Pinneberg
Bönningstedt

Kann der SV Rugenbergen für die Pokalüberraschung sorgen?

Bönningstedter am Mittwoch an der Hoheluft gegen SC Victoria

Bönningstedt. In der Hackordnung des Fußballs in Kreis Pinneberg rangiert der TSV Seestermüher Marsch nicht unter den Top 20. Werden die Kreisliga-Kicker vom Elbdeich trotzdem die letzte Mannschaft des nordwestlichen Hamburger Speckgürtels im Topf sein, wenn am 10. März im Winterhuder Supermarkt der Ex-Profis Holger Stanislawski (FC St. Pauli) und Alexander Laas (HSV) die Auslosung des Oddset-Pokal-Viertelfinales erfolgt?

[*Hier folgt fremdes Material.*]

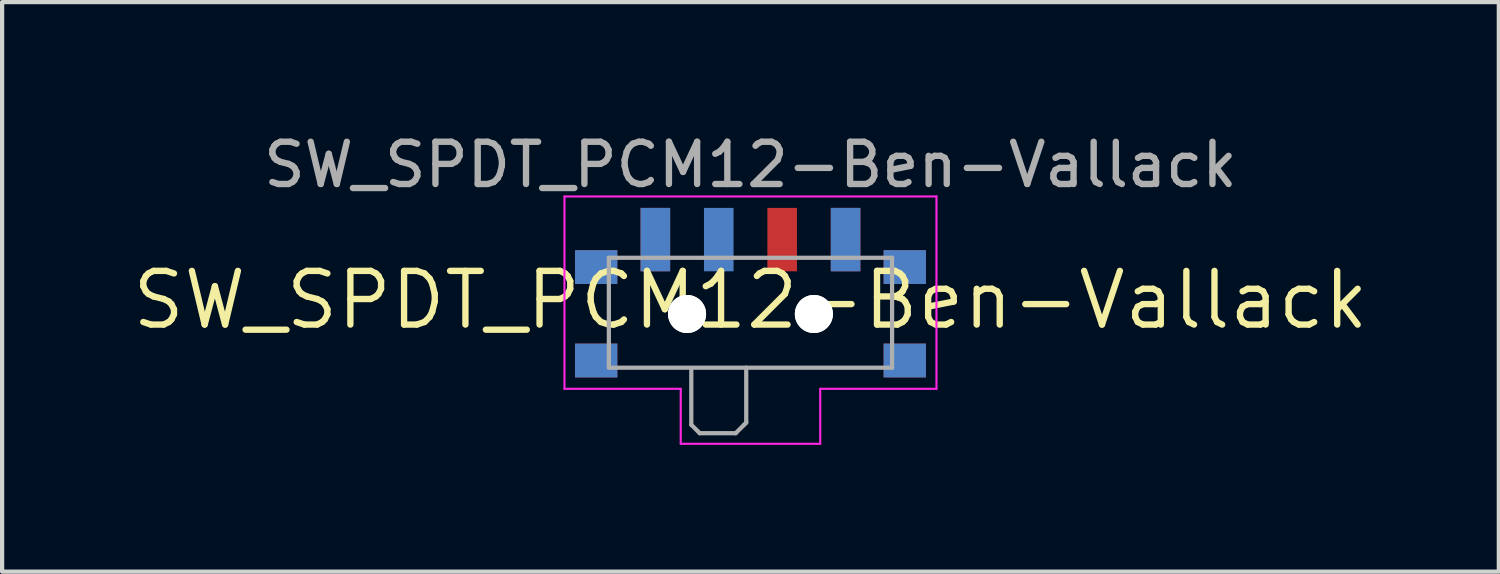
<source format=kicad_pcb>
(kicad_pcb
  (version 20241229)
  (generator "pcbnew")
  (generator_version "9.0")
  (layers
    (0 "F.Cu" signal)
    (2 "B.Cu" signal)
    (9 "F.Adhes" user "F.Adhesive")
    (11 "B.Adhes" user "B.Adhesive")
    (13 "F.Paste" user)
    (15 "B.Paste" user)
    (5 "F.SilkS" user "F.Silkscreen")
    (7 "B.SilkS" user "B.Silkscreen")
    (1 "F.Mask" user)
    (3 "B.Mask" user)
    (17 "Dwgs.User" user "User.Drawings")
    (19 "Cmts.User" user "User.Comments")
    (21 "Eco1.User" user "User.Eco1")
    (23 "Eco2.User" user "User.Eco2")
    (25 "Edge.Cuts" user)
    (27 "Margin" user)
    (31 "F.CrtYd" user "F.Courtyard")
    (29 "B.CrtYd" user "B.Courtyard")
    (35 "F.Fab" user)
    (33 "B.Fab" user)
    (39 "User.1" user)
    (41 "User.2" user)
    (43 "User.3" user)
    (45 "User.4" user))
  (footprint "SW_SPDT_PCM12-Ben-Vallack"
    (layer "F.Cu")
    (at 14.703 4.048)
    (property "Reference" "SW_SPDT_PCM12-Ben-Vallack" (at 0 0 0) (layer "F.SilkS") (effects (font (size 1.27 1.27) (thickness 0.15))))
    (attr smd)
    (fp_line (start -4.4 -2.45) (end 4.4 -2.45) (stroke (width 0.05) (type solid)) (layer "F.CrtYd"))
    (fp_line (start -4.4 2.1) (end -4.4 -2.45) (stroke (width 0.05) (type solid)) (layer "F.CrtYd"))
    (fp_line (start -1.65 2.1) (end -4.4 2.1) (stroke (width 0.05) (type solid)) (layer "F.CrtYd"))
    (fp_line (start -1.65 3.4) (end -1.65 2.1) (stroke (width 0.05) (type solid)) (layer "F.CrtYd"))
    (fp_line (start 1.65 2.1) (end 1.65 3.4) (stroke (width 0.05) (type solid)) (layer "F.CrtYd"))
    (fp_line (start 1.65 3.4) (end -1.65 3.4) (stroke (width 0.05) (type solid)) (layer "F.CrtYd"))
    (fp_line (start 4.4 -2.45) (end 4.4 2.1) (stroke (width 0.05) (type solid)) (layer "F.CrtYd"))
    (fp_line (start 4.4 2.1) (end 1.65 2.1) (stroke (width 0.05) (type solid)) (layer "F.CrtYd"))
    (fp_line (start -3.35 -1) (end -3.35 1.6) (stroke (width 0.1) (type solid)) (layer "F.Fab"))
    (fp_line (start -3.35 1.6) (end 3.35 1.6) (stroke (width 0.1) (type solid)) (layer "F.Fab"))
    (fp_line (start -1.4 1.65) (end -1.4 2.95) (stroke (width 0.1) (type solid)) (layer "F.Fab"))
    (fp_line (start -1.4 2.95) (end -1.2 3.15) (stroke (width 0.1) (type solid)) (layer "F.Fab"))
    (fp_line (start -1.2 3.15) (end -0.35 3.15) (stroke (width 0.1) (type solid)) (layer "F.Fab"))
    (fp_line (start -0.35 3.15) (end -0.15 2.95) (stroke (width 0.1) (type solid)) (layer "F.Fab"))
    (fp_line (start -0.15 2.95) (end -0.1 2.9) (stroke (width 0.1) (type solid)) (layer "F.Fab"))
    (fp_line (start -0.1 2.9) (end -0.1 1.6) (stroke (width 0.1) (type solid)) (layer "F.Fab"))
    (fp_line (start 3.35 -1) (end -3.35 -1) (stroke (width 0.1) (type solid)) (layer "F.Fab"))
    (fp_line (start 3.35 1.6) (end 3.35 -1) (stroke (width 0.1) (type solid)) (layer "F.Fab"))
    (fp_text user "${REFERENCE}" (at 0 -3.2 180) (layer "F.Fab") (effects (font (size 1 1) (thickness 0.15))))
    (pad "" smd rect (at -3.65 -0.78 180) (size 1 0.8) (layers "F.Cu" "F.Mask" "F.Paste"))
    (pad "" smd rect (at -3.65 -0.78 180) (size 1 0.8) (layers "B.Cu" "B.Mask" "B.Paste"))
    (pad "" smd rect (at -3.65 1.43 180) (size 1 0.8) (layers "F.Cu" "F.Mask" "F.Paste"))
    (pad "" smd rect (at -3.65 1.43 180) (size 1 0.8) (layers "B.Cu" "B.Mask" "B.Paste"))
    (pad "" np_thru_hole circle (at -1.5 0.33 180) (size 0.9 0.9) (drill 0.9) (layers "*.Cu" "*.Mask"))
    (pad "" np_thru_hole circle (at -1.5 0.33 180) (size 0.9 0.9) (drill 0.9) (layers "*.Cu" "*.Mask"))
    (pad "" np_thru_hole circle (at 1.5 0.33 180) (size 0.9 0.9) (drill 0.9) (layers "*.Cu" "*.Mask"))
    (pad "" np_thru_hole circle (at 1.5 0.33 180) (size 0.9 0.9) (drill 0.9) (layers "*.Cu" "*.Mask"))
    (pad "" smd rect (at 3.65 -0.78 180) (size 1 0.8) (layers "F.Cu" "F.Mask" "F.Paste"))
    (pad "" smd rect (at 3.65 -0.78 180) (size 1 0.8) (layers "B.Cu" "B.Mask" "B.Paste"))
    (pad "" smd rect (at 3.65 1.43 180) (size 1 0.8) (layers "F.Cu" "F.Mask" "F.Paste"))
    (pad "" smd rect (at 3.65 1.43 180) (size 1 0.8) (layers "B.Cu" "B.Mask" "B.Paste"))
    (pad "1" smd rect (at -2.25 -1.43 180) (size 0.7 1.5) (layers "F.Cu" "F.Mask" "F.Paste"))
    (pad "1" smd rect (at 2.25 -1.43 180) (size 0.7 1.5) (layers "B.Cu" "B.Mask" "B.Paste"))
    (pad "2" smd rect (at -0.75 -1.43 180) (size 0.7 1.5) (layers "B.Cu" "B.Mask" "B.Paste"))
    (pad "2" smd rect (at 0.75 -1.43 180) (size 0.7 1.5) (layers "F.Cu" "F.Mask" "F.Paste"))
    (pad "3" smd rect (at -2.25 -1.43 180) (size 0.7 1.5) (layers "B.Cu" "B.Mask" "B.Paste"))
    (pad "3" smd rect (at 2.25 -1.43 180) (size 0.7 1.5) (layers "F.Cu" "F.Mask" "F.Paste")))
  (gr_rect
    (start -3 -3)
    (end 32.406 10.473)
    (stroke (width 0.1) (type default))
    (fill no)
    (layer "Edge.Cuts")))
</source>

Die Antwort gibt das Nachholspiel der fünften Runde (Achtelfinale) am Mittwoch, 25. Februar, um 19.30 Uhr auf dem Sportplatz Hoheluft. Dem Oberliga-Achten SV Rugenbergen winkt dort die Möglichkeit, dem Traum von 140.000 Euro für das Erreichen der DFB-Pokal-Hauptrunde ein Stück näher zu kommen. Die Aufgabe für die Bönningstedter könnte schwerer allerdings kaum sein. Gastgeber ist der Oberliga-Dritte SC Victoria, der den Cup in der jüngeren Vergangenheit viermal (2007, 2010, 2012, 2013) gewann. SVR-Trainer Ralf Palapies sah keine Schwachpunkte, als er den Gegner beim 3:0 am 21. Oberliga-Spieltag auf dem Jacob-Thode-Platz beobachtete. Die Eimsbütteler besiegten die SV Halstenbek-Rellingen wie auch schon am 1. Februar, als sie die Halstenbeker im Pokal-Wettbewerb ausbooteten, mit 3:0. HR-Coach Thomas Bliemeister behauptet übrigens: „Ich traue Rugenbergen ein Weiterkommen zu.“

„Wir werden einen extrem guten Tag benötigen, wenn wir weiterkommen wollen“, sagt Palapies. Seine größten personellen Sorgen aber ist er zunächst los. Die Mittelfeldspieler Dennis von Bastian und Jan Melich, der übrigens von 2008 bis 2011 für Victoria kickte, sind „zu 99 Prozent“ einsatzfähig, nachdem sie sich beim Blitzturnier des VfR Horst verletzt hatten. Fraglich ist noch das Mitwirken von Innenverteidiger Dennis Schmidt, der im Trainingslager auf Mallorca einen Bänderriss erlitten hatte. Der in der Winterpause vom FC Elmshorn verpflichtete Patrick Ziller fehlt wegen einer Zerrung.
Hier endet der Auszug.